Among the lines below, copy exactly those from the one with "Whole-slide image, hematoxylin" through the one with "Review note (as", counting both ends.

━━━━━ Input records

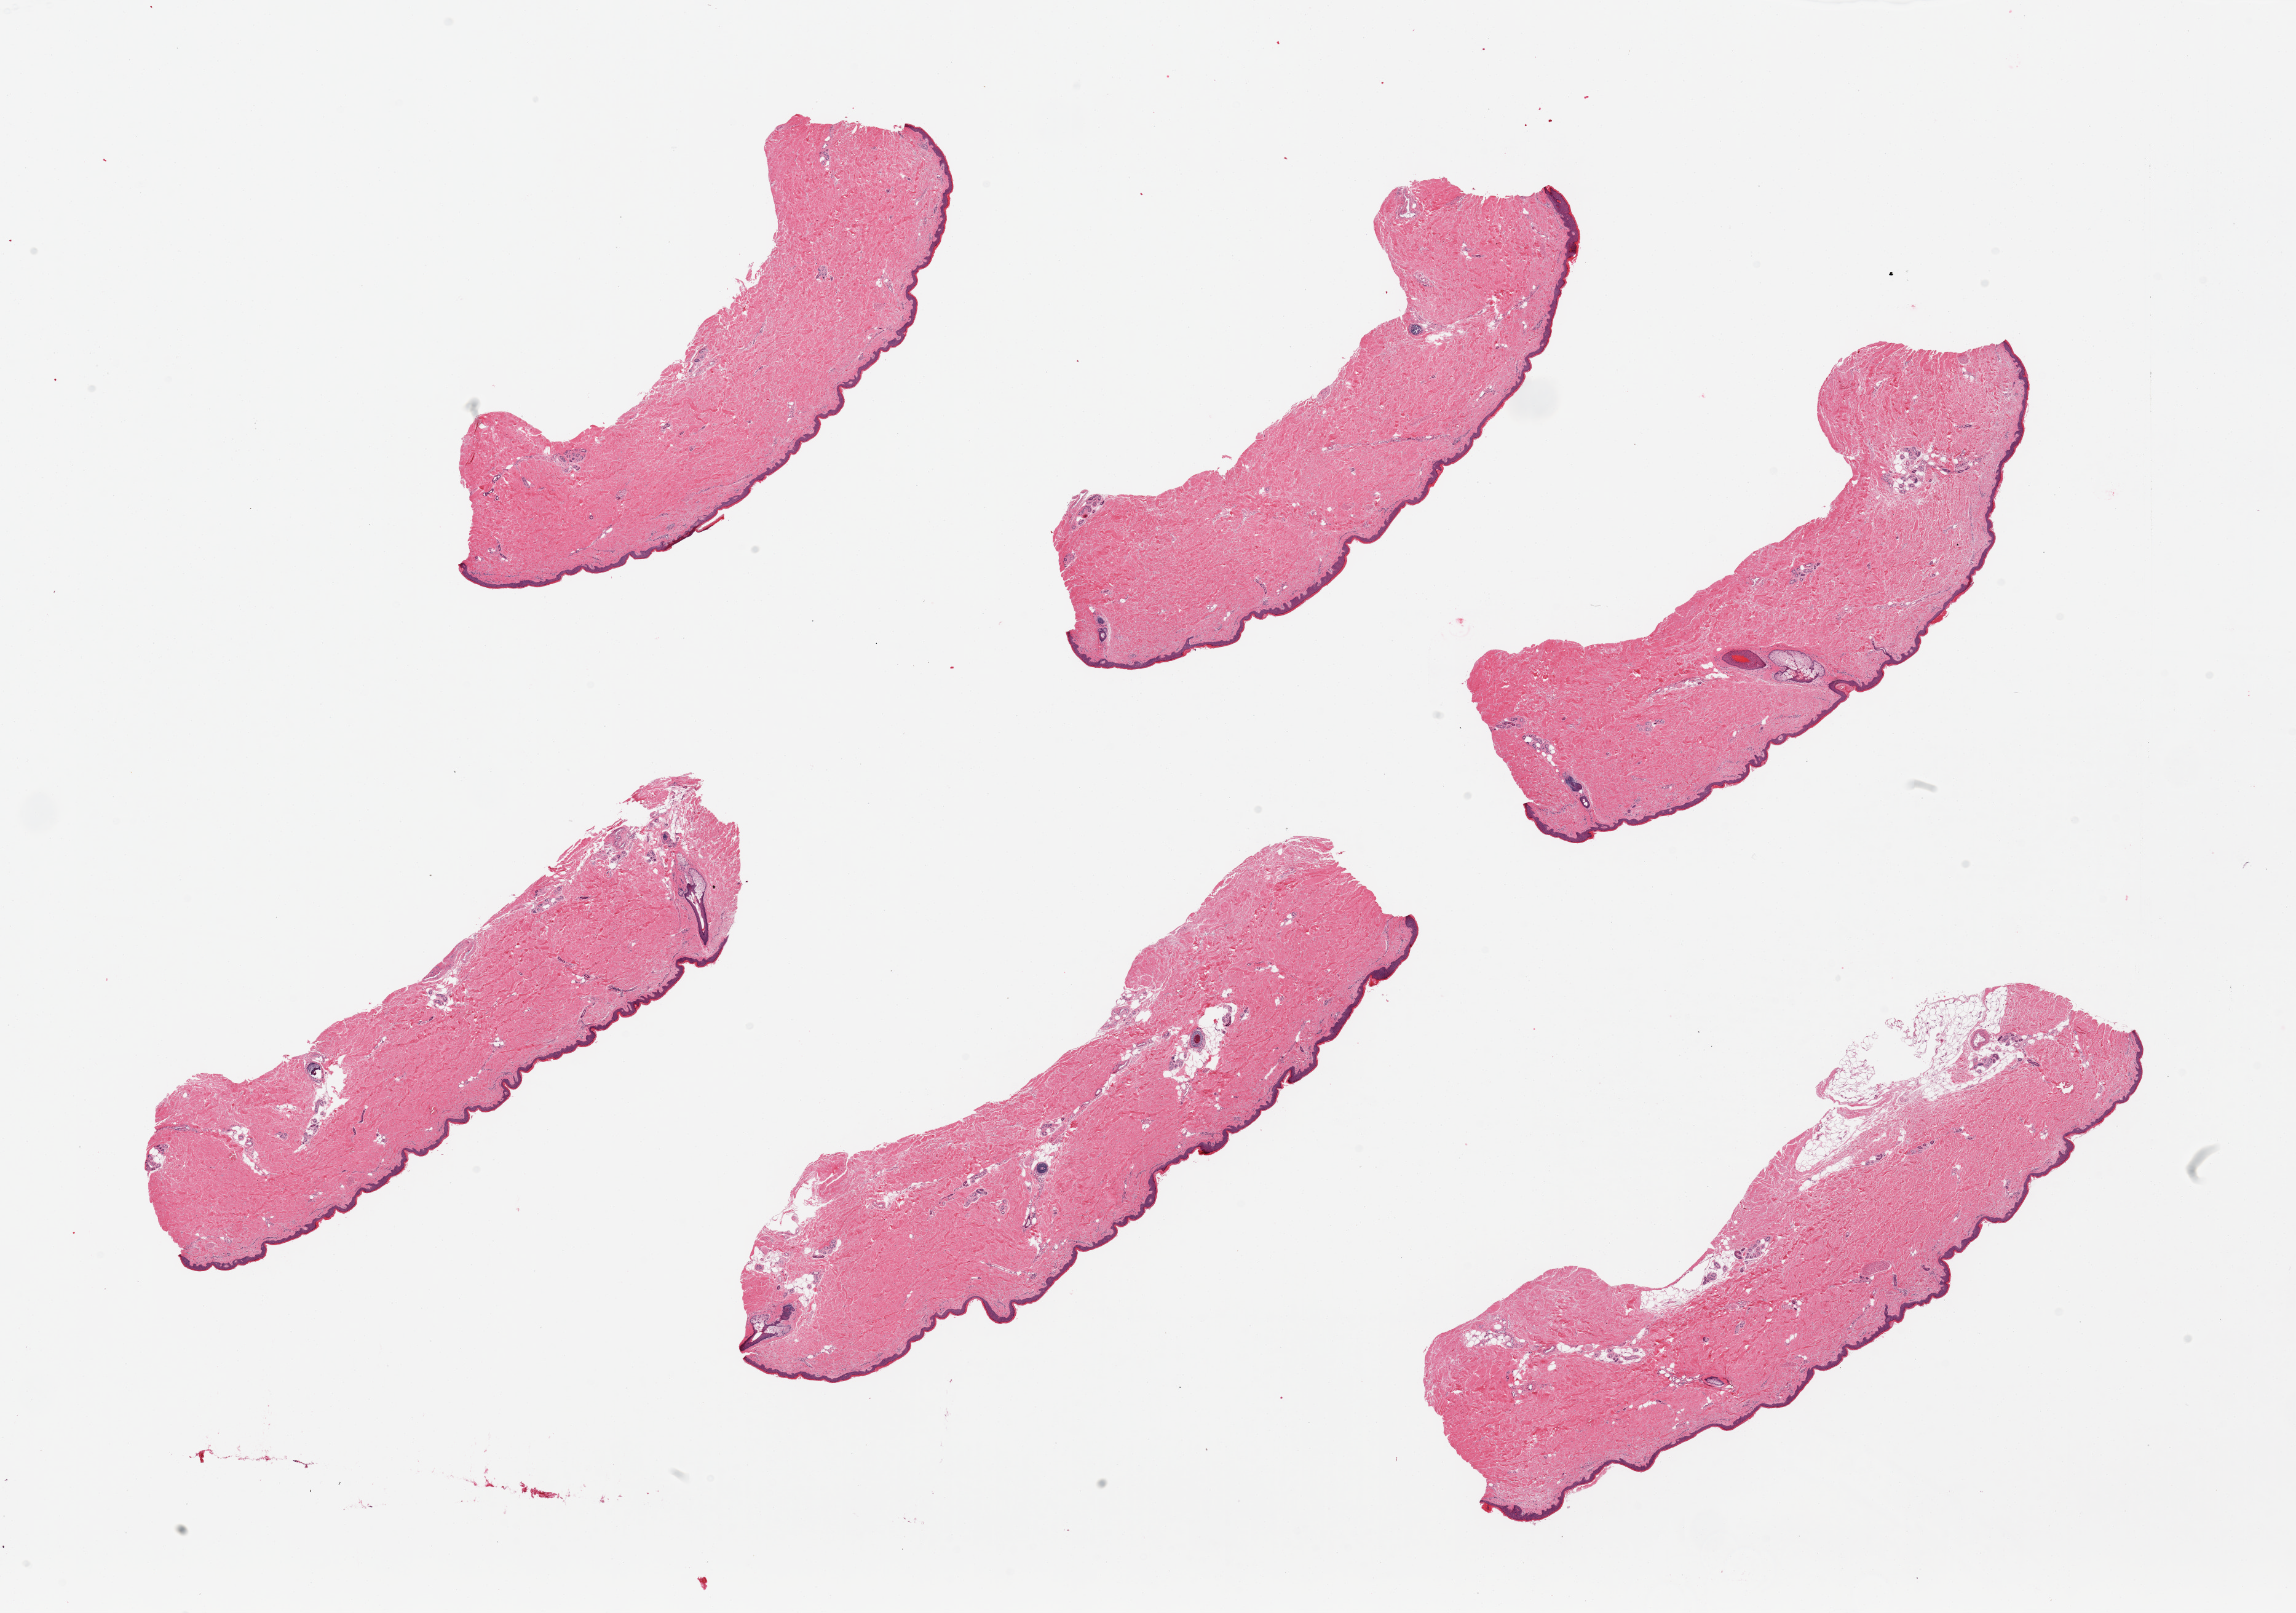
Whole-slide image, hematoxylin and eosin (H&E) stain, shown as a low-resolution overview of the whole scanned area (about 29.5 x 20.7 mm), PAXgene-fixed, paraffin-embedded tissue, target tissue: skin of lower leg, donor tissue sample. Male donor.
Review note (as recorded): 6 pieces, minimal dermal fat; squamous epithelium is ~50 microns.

━━━━━━━━━━
━━━━━ Input records

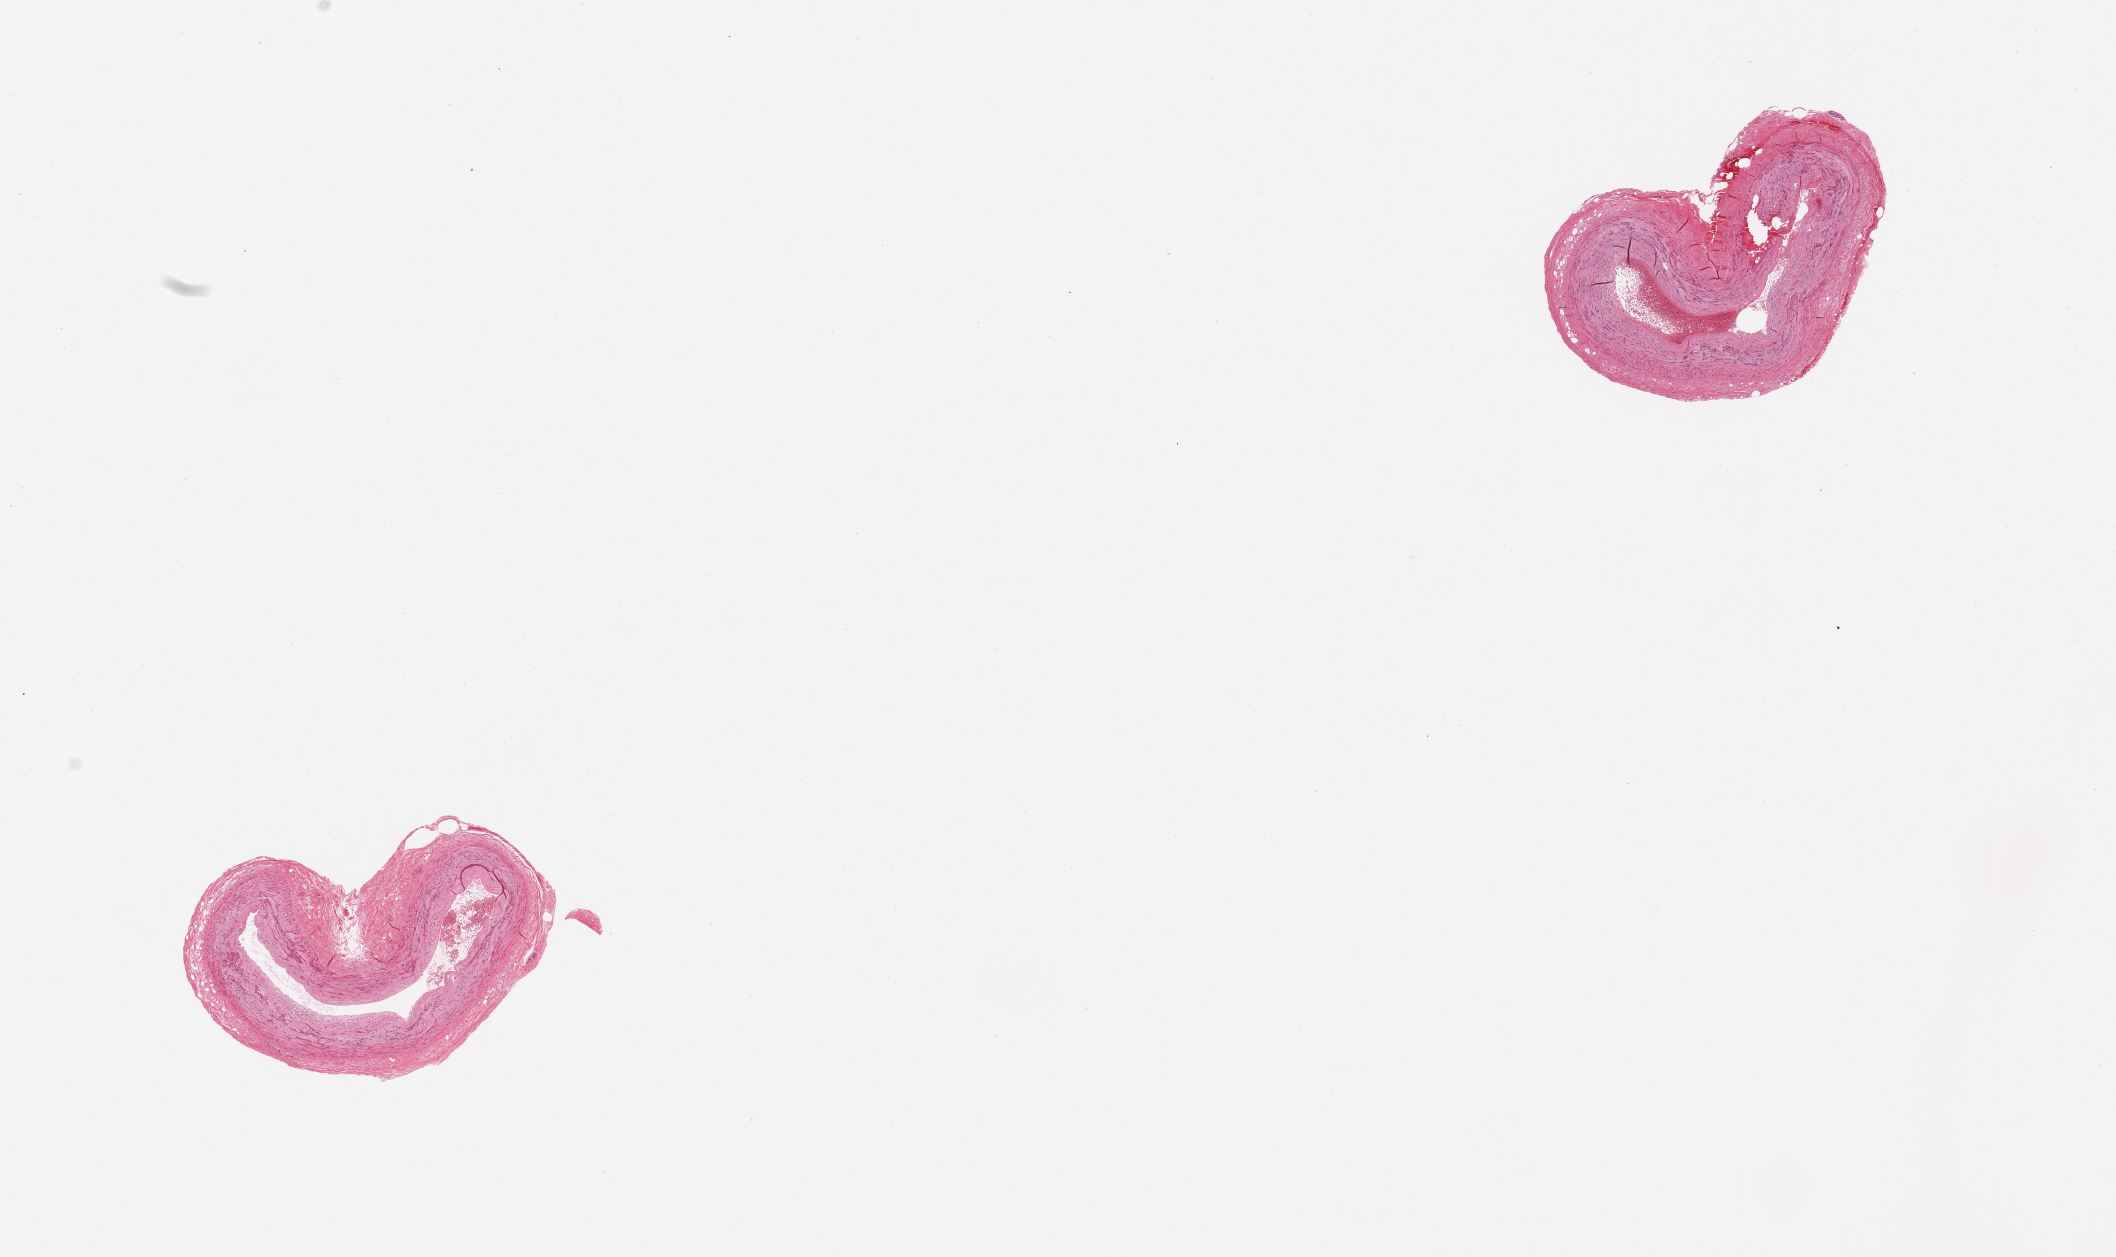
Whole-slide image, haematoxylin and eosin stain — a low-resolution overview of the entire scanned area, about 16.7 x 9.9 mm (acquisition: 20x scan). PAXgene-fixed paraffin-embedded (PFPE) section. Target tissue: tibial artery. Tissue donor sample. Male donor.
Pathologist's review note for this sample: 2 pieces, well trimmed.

━━━━━━━━━━

## Written response
Whole-slide image, hematoxylin and eosin (H&E) stain, shown as a low-resolution overview of the whole scanned area (about 29.5 x 20.7 mm), PAXgene-fixed, paraffin-embedded tissue, target tissue: skin of lower leg, donor tissue sample. Male donor.
Review note (as recorded): 6 pieces, minimal dermal fat; squamous epithelium is ~50 microns.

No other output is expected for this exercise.